#### WHAT TO PRODUCE
From the records below, output exactly the lines running from the line containing "photomicrograph of neoplastic" through the line containing "non-Hodgkin's type, High", and no others.

START ENTRIES SHOWN

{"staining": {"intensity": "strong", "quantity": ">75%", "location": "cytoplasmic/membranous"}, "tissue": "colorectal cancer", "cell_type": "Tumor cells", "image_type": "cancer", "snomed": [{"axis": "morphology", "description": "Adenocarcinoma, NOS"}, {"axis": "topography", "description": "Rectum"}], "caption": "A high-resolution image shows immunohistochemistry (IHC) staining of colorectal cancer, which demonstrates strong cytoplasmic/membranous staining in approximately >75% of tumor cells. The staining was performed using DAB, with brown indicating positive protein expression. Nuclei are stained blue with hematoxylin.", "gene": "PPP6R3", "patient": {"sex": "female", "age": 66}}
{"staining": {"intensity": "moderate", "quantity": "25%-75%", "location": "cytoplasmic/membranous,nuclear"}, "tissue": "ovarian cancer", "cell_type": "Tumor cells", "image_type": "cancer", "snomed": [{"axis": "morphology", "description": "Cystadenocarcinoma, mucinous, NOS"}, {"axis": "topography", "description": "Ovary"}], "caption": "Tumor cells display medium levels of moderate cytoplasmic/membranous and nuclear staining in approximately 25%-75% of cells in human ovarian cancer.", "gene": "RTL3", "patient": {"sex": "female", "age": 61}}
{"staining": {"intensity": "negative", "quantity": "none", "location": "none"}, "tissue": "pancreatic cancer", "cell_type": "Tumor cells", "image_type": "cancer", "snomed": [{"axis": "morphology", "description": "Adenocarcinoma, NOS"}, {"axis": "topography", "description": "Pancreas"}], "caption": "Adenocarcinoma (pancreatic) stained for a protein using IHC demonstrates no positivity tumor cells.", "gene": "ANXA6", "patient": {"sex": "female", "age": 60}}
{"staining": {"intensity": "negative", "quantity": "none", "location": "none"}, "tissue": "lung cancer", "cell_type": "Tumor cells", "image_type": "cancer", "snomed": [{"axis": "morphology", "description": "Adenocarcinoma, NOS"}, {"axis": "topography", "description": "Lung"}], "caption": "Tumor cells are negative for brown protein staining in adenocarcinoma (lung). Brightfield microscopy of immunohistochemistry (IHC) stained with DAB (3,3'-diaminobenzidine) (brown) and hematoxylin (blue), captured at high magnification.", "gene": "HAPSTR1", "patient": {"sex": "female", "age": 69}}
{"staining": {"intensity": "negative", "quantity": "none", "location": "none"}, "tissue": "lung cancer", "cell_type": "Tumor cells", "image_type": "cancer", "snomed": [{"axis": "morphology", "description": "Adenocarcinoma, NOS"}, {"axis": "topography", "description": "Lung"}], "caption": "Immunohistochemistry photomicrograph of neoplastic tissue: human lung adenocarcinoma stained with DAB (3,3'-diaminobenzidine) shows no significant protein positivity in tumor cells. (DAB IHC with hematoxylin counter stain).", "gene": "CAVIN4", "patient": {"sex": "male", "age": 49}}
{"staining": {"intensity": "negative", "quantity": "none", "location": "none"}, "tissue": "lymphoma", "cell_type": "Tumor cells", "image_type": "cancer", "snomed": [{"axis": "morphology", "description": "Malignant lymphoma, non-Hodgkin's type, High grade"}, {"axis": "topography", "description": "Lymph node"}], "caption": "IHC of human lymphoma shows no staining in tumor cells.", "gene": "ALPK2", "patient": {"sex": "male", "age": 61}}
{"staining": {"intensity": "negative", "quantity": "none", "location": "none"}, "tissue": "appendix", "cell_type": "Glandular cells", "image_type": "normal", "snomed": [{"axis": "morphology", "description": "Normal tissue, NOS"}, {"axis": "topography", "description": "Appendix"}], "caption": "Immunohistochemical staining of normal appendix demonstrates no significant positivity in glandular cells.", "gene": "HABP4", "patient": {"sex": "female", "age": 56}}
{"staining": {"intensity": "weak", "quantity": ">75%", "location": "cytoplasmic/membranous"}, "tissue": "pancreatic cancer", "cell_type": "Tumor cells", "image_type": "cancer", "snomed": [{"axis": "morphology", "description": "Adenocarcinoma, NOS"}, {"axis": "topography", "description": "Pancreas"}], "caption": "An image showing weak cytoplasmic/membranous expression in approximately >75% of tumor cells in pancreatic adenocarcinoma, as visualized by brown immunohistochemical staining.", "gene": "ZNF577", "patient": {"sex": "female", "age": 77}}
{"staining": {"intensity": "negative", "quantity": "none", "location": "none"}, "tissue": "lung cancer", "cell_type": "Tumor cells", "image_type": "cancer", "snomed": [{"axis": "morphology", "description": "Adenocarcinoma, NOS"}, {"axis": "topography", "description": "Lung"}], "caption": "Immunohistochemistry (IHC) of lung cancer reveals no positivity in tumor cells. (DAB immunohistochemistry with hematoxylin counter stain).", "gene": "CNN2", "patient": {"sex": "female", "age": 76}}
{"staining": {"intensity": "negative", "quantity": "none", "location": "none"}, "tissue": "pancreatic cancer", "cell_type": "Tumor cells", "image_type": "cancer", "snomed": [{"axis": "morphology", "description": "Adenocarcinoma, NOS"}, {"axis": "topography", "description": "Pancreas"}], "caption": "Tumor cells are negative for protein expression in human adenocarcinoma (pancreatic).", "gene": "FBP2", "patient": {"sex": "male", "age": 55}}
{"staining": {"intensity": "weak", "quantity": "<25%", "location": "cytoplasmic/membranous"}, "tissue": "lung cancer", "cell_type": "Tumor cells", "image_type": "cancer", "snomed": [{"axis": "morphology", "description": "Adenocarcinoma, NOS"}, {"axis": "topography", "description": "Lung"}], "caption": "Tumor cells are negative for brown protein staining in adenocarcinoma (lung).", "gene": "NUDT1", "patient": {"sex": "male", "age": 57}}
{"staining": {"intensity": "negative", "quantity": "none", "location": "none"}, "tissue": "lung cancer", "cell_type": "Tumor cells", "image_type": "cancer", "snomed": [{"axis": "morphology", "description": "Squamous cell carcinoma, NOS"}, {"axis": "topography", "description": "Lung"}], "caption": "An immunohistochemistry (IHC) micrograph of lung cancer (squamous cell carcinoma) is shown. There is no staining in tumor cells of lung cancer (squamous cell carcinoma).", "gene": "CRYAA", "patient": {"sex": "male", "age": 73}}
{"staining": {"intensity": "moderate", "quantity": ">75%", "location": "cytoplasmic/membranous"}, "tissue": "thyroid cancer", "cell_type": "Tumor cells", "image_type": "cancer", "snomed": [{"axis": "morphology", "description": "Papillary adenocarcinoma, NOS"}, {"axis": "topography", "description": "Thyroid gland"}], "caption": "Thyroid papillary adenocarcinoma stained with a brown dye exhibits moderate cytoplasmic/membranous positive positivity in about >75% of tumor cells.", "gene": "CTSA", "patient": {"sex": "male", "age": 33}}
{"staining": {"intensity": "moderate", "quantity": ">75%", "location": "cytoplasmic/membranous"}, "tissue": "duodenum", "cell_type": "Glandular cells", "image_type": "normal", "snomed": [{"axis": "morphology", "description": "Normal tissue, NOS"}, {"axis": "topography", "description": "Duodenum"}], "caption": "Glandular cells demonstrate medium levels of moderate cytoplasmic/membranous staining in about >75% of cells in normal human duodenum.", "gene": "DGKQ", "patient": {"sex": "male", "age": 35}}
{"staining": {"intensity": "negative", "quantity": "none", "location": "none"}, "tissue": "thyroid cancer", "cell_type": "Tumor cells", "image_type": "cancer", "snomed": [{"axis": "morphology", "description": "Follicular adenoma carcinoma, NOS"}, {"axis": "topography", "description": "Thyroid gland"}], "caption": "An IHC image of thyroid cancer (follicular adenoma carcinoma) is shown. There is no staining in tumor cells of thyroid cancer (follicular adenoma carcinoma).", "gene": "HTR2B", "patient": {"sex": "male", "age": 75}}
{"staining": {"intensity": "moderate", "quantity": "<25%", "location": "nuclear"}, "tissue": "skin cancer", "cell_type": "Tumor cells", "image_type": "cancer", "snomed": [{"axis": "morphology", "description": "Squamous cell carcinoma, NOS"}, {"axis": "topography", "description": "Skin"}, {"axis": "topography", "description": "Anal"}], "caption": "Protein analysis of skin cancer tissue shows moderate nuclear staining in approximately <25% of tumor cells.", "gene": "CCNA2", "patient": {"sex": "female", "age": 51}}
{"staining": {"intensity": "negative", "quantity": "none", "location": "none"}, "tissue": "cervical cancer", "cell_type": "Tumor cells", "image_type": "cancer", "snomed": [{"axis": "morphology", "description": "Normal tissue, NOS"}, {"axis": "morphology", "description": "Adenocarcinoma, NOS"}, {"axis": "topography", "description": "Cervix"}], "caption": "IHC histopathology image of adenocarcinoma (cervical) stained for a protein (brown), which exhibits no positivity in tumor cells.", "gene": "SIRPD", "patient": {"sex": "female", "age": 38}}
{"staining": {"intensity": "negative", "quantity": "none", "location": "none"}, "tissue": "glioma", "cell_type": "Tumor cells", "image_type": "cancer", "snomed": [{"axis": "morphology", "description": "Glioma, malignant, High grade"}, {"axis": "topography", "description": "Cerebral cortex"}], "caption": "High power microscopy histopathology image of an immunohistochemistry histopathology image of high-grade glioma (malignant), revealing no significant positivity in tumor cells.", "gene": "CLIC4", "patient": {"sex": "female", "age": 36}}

END ENTRIES SHOWN

#### ANSWER SPACE
{"staining": {"intensity": "negative", "quantity": "none", "location": "none"}, "tissue": "lung cancer", "cell_type": "Tumor cells", "image_type": "cancer", "snomed": [{"axis": "morphology", "description": "Adenocarcinoma, NOS"}, {"axis": "topography", "description": "Lung"}], "caption": "Immunohistochemistry photomicrograph of neoplastic tissue: human lung adenocarcinoma stained with DAB (3,3'-diaminobenzidine) shows no significant protein positivity in tumor cells. (DAB IHC with hematoxylin counter stain).", "gene": "CAVIN4", "patient": {"sex": "male", "age": 49}}
{"staining": {"intensity": "negative", "quantity": "none", "location": "none"}, "tissue": "lymphoma", "cell_type": "Tumor cells", "image_type": "cancer", "snomed": [{"axis": "morphology", "description": "Malignant lymphoma, non-Hodgkin's type, High grade"}, {"axis": "topography", "description": "Lymph node"}], "caption": "IHC of human lymphoma shows no staining in tumor cells.", "gene": "ALPK2", "patient": {"sex": "male", "age": 61}}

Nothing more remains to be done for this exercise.